§ **WHAT YOU ARE ASKED TO DO**
Copy out exactly the stretch below, from the line with "# Changelog" through the line with "open source security", both included; the pictures stay out.
[SUPPLIED MATERIAL — start]
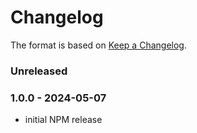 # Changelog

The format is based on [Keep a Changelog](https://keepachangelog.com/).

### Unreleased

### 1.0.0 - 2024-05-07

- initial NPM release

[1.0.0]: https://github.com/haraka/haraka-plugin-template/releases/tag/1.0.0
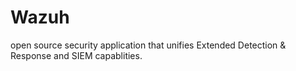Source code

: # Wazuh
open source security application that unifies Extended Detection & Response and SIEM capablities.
[SUPPLIED MATERIAL — finish]
[SUPPLIED MATERIAL — start]
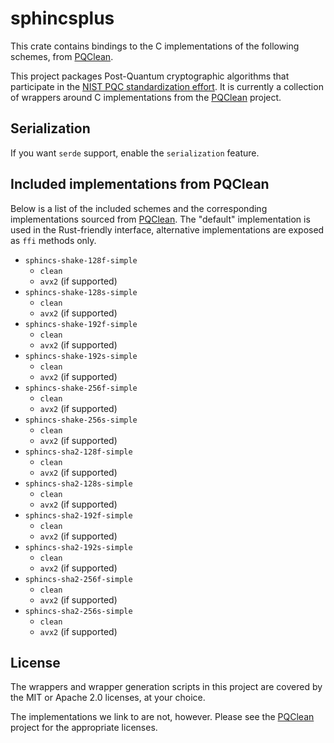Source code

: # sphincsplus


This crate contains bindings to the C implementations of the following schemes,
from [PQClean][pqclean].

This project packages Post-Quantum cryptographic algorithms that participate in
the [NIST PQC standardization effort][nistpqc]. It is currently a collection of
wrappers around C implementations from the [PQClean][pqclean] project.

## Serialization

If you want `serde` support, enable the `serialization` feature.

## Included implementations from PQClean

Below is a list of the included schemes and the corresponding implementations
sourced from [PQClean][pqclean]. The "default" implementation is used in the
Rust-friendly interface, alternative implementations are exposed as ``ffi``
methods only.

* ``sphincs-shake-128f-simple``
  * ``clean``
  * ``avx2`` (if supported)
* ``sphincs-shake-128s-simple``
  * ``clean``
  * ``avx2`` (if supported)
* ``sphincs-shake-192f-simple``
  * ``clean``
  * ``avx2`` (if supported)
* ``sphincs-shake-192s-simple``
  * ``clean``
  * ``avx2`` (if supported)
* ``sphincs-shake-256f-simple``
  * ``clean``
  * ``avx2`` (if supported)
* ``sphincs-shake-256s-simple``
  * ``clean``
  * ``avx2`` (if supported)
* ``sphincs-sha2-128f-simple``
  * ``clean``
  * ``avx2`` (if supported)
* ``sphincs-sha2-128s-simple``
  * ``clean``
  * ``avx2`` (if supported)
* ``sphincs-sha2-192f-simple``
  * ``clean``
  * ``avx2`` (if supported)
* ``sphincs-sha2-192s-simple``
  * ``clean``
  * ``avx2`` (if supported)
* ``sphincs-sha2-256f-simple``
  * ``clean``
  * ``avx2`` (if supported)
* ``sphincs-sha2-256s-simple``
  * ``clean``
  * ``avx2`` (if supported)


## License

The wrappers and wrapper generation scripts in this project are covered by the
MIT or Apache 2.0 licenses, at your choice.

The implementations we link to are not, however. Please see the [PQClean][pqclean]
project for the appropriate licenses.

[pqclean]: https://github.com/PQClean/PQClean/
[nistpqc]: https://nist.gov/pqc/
[SUPPLIED MATERIAL — finish]
§ **RESPONSE**
 # Changelog

The format is based on [Keep a Changelog](https://keepachangelog.com/).

### Unreleased

### 1.0.0 - 2024-05-07

- initial NPM release

[1.0.0]: https://github.com/haraka/haraka-plugin-template/releases/tag/1.0.0
Source code

: # Wazuh
open source security application that unifies Extended Detection & Response and SIEM capablities.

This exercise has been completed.